With a powerful Rector, who is not elected by the faculty members, but by the 11 “elects” of the Council, of which 5 have nothing to do with the university.
With a weakened Senate, with appointed Vice-Chancellors and Deans, with full control of all Committees.

No commitment in the bill that the state will stand by the universities so they can at least meet their inelastic costs.
It is a shame for a co-ordinated state to let its universities rely on sponsorships, postgraduate tuition fees and foreign language undergraduates.

Absolutely no commitment to the unacceptable state of the Departments, since you are not creating new professorships.
We are last in Europe, with a teacher-to-student ratio at half the European average.

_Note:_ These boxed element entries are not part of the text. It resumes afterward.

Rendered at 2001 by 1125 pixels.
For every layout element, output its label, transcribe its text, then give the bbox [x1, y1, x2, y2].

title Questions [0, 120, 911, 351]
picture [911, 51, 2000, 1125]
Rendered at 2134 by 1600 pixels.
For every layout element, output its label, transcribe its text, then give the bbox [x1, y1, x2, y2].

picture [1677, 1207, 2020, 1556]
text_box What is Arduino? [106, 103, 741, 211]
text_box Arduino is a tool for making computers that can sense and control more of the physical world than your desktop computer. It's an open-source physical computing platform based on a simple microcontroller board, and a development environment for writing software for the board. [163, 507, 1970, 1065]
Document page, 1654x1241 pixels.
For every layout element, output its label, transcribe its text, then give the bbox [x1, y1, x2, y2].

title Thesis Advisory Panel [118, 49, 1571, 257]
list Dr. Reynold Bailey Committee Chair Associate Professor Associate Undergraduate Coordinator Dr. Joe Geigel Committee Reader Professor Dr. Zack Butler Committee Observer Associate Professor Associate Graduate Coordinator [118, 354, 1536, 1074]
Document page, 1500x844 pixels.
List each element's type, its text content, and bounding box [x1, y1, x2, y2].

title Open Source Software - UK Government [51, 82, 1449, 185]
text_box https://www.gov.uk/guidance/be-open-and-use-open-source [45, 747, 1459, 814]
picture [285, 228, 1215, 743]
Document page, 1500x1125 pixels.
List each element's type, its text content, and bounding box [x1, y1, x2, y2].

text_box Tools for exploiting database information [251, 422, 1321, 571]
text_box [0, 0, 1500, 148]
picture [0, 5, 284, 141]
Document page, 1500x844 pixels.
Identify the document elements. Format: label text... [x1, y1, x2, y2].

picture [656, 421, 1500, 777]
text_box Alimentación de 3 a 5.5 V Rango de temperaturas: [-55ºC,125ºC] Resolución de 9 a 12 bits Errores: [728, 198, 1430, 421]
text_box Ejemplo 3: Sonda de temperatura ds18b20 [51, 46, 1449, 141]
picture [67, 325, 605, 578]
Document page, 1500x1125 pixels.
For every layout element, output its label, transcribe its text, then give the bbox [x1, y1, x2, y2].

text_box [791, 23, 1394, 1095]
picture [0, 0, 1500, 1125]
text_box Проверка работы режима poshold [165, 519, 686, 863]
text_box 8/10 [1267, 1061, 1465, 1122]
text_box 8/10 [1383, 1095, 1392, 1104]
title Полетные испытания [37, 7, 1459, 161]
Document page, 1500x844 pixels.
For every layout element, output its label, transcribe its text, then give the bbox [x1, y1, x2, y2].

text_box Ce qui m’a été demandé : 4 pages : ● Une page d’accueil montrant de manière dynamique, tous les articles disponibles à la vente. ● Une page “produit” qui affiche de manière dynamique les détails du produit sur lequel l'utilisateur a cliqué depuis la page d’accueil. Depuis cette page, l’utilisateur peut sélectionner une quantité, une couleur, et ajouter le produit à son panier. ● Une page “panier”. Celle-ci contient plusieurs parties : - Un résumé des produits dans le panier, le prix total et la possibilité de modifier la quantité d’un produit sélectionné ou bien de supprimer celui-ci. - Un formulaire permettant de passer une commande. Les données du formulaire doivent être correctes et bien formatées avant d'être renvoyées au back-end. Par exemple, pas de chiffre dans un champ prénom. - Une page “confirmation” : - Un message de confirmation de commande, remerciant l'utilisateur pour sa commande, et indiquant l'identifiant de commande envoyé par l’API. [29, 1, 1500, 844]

We are being led to undermine the professional rights of future graduates, with this plethora of degrees and variations that you are legislating.
And in graduate schools, while with our own regulation the number of free master’s degrees had increased and for the rest there was an exemption from tuition fees for 30% of students, you seek to generalize the increase in tuition fees and dramatically reduce the possibility of free education.

The multiplicity of study programs, multi-splitting and your choice not to fill the positions that fall vacant leads squarely to contract teaching universities. This bill, in our view, will not only hurt the public university. He will finish it.

Repeal Bill

We are committed to putting its abolition before the judgment of the Greek people, in the upcoming election.

To double state funding over four years.
To double the teaching positions over a four-year period, to restore the provision for 1 to 1.
To bring back the free two-year study programs for EPAL graduates. Where EPAL graduates will be enrolled without exams and will be operated by the Universities themselves in collaboration with productive bodies.

Finally, our commitment is to make postgraduate degrees free again.